The Islanders have defied the odds — and the preseason predictions — taking a roster that was scoffed at by the NHL world, instituting structure and with it, competence.
Head coach Barry Trotz has led the Islanders to their best season since 1983-84, the last time they were in the Stanley Cup, earning the No. 2 spot in the Metropolitan Division with 103 points.
Playing a defensive brand of hockey that many considered unsustainable, the Islanders are not slowing down yet.
Even in the playoffs.
A 3-1 victory over the Pittsburgh Penguins in Game 2 on Friday night from a deafening Nassau Coliseum gave the Islanders a 2-0 series lead.
“It’s probably been a little bit more of the script that’s been handed to us throughout the year,” Islanders captain Anders Lee said. “This room is a strong room, a close room, one that sticks together and I think we’re showing that out on the ice.”
The Islanders reeled off three-straight goals after an Erik Gudbranson second-period tally thanks to goals from Anthony Beauvillier, Jordan Eberle, and Josh Bailey.
Eberle’s game-winner and Bailey’s clincher — which came 3:44 apart in the third period — was each player’s second goal of the postseason
In the fashion of reclaiming successes from the days of yore, it’s the first time the franchise has had a 2-0 lead in a playoff series since 1983 — the last time they won the Stanley Cup.

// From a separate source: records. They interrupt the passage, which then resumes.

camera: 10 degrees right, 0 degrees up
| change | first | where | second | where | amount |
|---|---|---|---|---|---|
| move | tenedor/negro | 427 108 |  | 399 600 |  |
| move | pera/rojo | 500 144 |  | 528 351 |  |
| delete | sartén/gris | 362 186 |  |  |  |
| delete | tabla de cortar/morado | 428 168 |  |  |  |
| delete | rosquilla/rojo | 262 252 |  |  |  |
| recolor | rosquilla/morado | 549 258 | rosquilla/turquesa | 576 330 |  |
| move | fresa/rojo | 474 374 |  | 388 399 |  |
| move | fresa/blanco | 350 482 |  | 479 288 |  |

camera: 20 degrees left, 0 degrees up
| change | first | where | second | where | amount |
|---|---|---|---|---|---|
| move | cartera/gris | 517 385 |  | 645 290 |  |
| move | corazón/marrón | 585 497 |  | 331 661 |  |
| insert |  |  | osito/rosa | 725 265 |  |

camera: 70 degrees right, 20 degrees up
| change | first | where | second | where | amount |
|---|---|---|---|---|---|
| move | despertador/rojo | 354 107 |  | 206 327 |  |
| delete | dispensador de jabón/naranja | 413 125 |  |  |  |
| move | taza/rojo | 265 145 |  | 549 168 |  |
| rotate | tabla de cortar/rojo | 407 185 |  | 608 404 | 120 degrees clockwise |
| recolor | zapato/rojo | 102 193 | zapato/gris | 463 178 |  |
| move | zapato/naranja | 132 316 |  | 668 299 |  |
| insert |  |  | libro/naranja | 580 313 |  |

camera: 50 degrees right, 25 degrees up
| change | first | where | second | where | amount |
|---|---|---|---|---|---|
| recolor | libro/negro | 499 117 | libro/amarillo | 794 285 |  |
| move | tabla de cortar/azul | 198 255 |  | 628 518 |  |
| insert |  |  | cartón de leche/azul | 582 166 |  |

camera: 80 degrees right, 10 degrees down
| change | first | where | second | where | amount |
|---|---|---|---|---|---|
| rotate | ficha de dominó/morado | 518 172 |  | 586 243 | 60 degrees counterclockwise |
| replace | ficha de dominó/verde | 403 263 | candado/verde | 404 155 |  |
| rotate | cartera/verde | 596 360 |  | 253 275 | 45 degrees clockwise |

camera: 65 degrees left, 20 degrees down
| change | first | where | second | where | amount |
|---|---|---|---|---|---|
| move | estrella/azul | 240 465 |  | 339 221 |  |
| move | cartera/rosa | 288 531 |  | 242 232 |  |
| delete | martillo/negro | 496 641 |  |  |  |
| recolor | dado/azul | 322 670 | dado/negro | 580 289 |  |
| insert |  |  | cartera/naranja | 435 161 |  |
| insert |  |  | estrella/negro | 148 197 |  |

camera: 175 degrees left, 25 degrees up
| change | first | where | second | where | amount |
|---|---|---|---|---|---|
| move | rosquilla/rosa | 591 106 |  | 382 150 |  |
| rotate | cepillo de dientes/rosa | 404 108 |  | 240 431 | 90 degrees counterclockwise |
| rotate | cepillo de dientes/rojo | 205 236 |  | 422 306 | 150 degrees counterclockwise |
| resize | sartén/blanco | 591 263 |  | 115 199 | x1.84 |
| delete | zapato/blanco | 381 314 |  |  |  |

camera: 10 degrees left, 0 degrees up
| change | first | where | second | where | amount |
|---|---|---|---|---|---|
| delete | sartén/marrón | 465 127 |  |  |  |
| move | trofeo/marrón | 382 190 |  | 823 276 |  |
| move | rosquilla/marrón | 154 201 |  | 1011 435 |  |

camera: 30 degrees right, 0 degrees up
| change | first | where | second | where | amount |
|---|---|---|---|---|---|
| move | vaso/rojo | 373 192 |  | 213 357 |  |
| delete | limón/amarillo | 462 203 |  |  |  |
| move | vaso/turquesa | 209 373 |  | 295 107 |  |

That’s how rare success has been for this franchise.
And if you’ve watched a moment of the first two games of the series, that’s why Islanders fans have been so boisterous in their ardent support.
“They were good, they get an A+ effort from me tonight,” Trotz said of the fans. “They were outstanding… That’s what the playoffs are about. That’s what I remember about this building.”
Whether it was first-game jitters or a refocusing of its values, the Islanders were a far more organized side in Game 2, allowing just 33 shots on Robin Lehner’s goal compared to 44 two nights earlier in Game 1.
“We got back to our game a little bit more,” Lehner said following his 32-save effort. “The biggest thing today, we were just patient. We didn’t get too high, we didn’t worry, we stuck to our game. We’ve been in 1-1, 2-1 situations all year going into the third and I think that’s been a great experience for us. We had no panic, we didn’t feel nervous, we trust that if we stick to our game, we’re going to win.”
It’s no easy feat to shut down and frustrate a high-powered offense like the Penguins. Yet the Islanders are doing plenty to stymie a team that has won the Stanley Cup twice in the past three years.
Most notably, they’ve kept Penguins captain Sidney Crosby quiet over the first two games as he’ s been held without a point on just three shots.
“Our D core has been phenomenal… Any line that gets out there against him, obviously your eyes are up, you get that much more awareness than you normally would and you have to bear down.”
The series now shifts to Pittsburgh where Crosby and the Penguins will be desperate break down the Islanders and get on the board. Trotz will be counting on the generational talent to emerge back at PPG Paints Arena on Sunday afternoon (12 pm ET, NBC).
“He’s such a great player. To me, he’s the gold standard of this game on and off the ice,” Trotz added. “Obviously, he’s going to be a Hall-of-Famer. I have the utmost respect for Sid. He’s going to be ready for and be a big part of this series.”